┌─ Given information

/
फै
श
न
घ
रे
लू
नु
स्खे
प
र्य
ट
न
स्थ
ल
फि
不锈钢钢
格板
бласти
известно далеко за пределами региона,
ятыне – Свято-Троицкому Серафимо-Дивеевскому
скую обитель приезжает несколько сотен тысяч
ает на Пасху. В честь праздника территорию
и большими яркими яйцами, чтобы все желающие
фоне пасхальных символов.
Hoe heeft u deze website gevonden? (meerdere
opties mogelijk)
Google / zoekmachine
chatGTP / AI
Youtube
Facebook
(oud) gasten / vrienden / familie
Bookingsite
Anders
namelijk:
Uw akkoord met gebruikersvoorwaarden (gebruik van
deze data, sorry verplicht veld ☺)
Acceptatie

└─
┌─ Given information

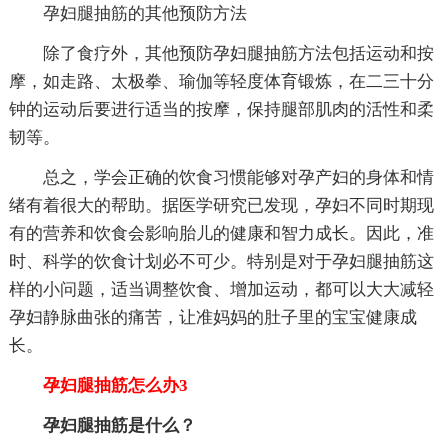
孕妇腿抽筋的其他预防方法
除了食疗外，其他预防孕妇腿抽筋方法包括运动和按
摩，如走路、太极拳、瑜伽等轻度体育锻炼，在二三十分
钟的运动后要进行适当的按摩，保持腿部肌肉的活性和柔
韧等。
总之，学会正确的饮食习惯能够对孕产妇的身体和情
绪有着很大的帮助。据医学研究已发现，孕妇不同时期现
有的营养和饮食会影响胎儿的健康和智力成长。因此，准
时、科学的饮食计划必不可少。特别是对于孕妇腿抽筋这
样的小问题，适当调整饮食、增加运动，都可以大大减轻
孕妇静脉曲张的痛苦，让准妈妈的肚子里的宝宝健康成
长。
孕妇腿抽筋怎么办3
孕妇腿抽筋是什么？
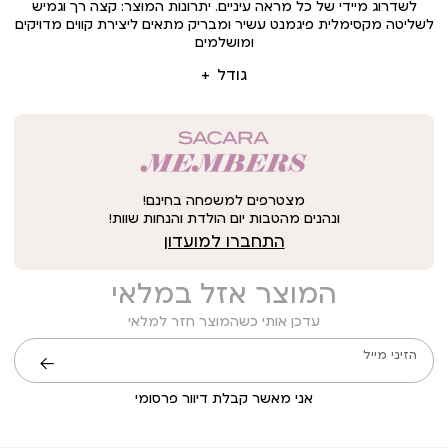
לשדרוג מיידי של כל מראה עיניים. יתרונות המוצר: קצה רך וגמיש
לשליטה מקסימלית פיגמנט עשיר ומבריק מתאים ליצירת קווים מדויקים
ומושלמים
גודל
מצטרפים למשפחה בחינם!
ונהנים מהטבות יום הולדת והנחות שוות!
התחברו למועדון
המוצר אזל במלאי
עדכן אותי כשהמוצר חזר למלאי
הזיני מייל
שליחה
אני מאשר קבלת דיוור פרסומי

└─

▶ [Instruction] Give back exactly the lines of the listing above that run from the line with "עדכן אותי כשהמוצר חזר למלאי" to the line with "אני מאשר קבלת דיוור פרסומי", inclusive.

▶ [Reply]
עדכן אותי כשהמוצר חזר למלאי
הזיני מייל
שליחה
אני מאשר קבלת דיוור פרסומי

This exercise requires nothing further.